Palestinian Authority President Mahmoud Abbas has reportedly sent a note to Israeli Prime Minister Benjamin Netanyahu, warning that Palestine now feels free to stop security cooperation with the regime as part of the Oslo accords, which are “disavowed” by a contentious US-devised Middle East plan.
Israel’s Channel 12 TV reported, on Wednesday, that a Palestinian Authority delegation, led by Civil Affairs Minister Hussein al-Sheikh, had met with Israeli Finance Minister Moshe Kahlon and handed him a handwritten letter, in Arabic, from Abbas to Netanyahu.
In his note, the report said, Abbas stressed that the plan US President Donald Trump unveiled on Tuesday, as a proposed solution to the Israeli-Palestinian conflict, disregards the 1993 Oslo accords that divided the West Bank into areas under Israeli, Palestinian and joint controls.

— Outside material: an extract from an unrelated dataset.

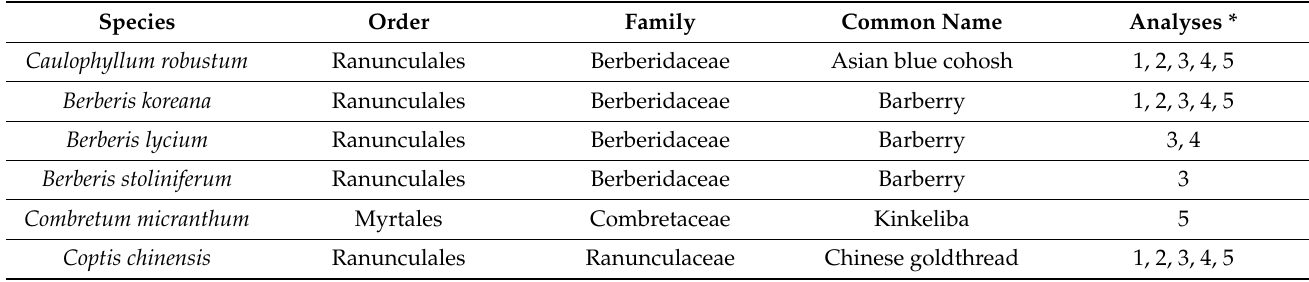
Table 1. Plant species used for mining BIAs biosynthetic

“The plan is an American and Israeli disavowal of the Oslo accords, and so the Palestinian Authority now sees itself as free to disregard the agreements with Israel, including security cooperation,” the report quoted the letter as saying, according to the PNN.

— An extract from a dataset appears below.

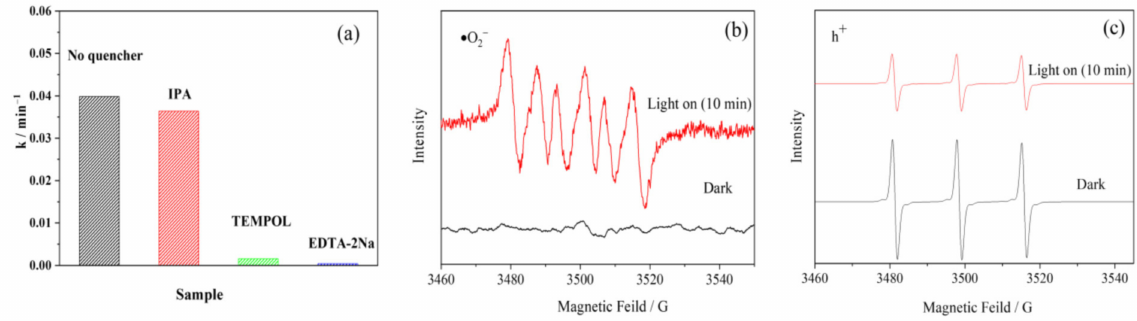
Figure 8. ( a ) Effects of active species scavengers on the degradation of MB for 3:1-Ag/CNH(III); ESR spectra of 3:1-Ag/CNH(III) for detecting ( b ) DMPO- · O 2 − and ( c ) TEMPO-h + .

The Palestinian president wanted to inform Israel of his position before he traveled to Cairo to attend an urgent meeting of the Arab League on Trump’s so-called “deal of the century,” according to the report.
Sheikh told Kahlon that Abbas had not only refused to take a call from Trump ahead of the release of his Mideast deal, he had also refused to accept a letter the US president had sent him.
Kahlon, for his part, told Sheikh that he would hand Netanyahu the letter when the Israeli premier returns from a trip to Russia, on Thursday.
The Israeli finance minister also asked Palestinians to temper their response until after Israel’s general elections, in March, claiming that everything could change after the vote.
Trump released his proposed deal during an event at the White House alongside Netanyahu, in Washington, on Tuesday.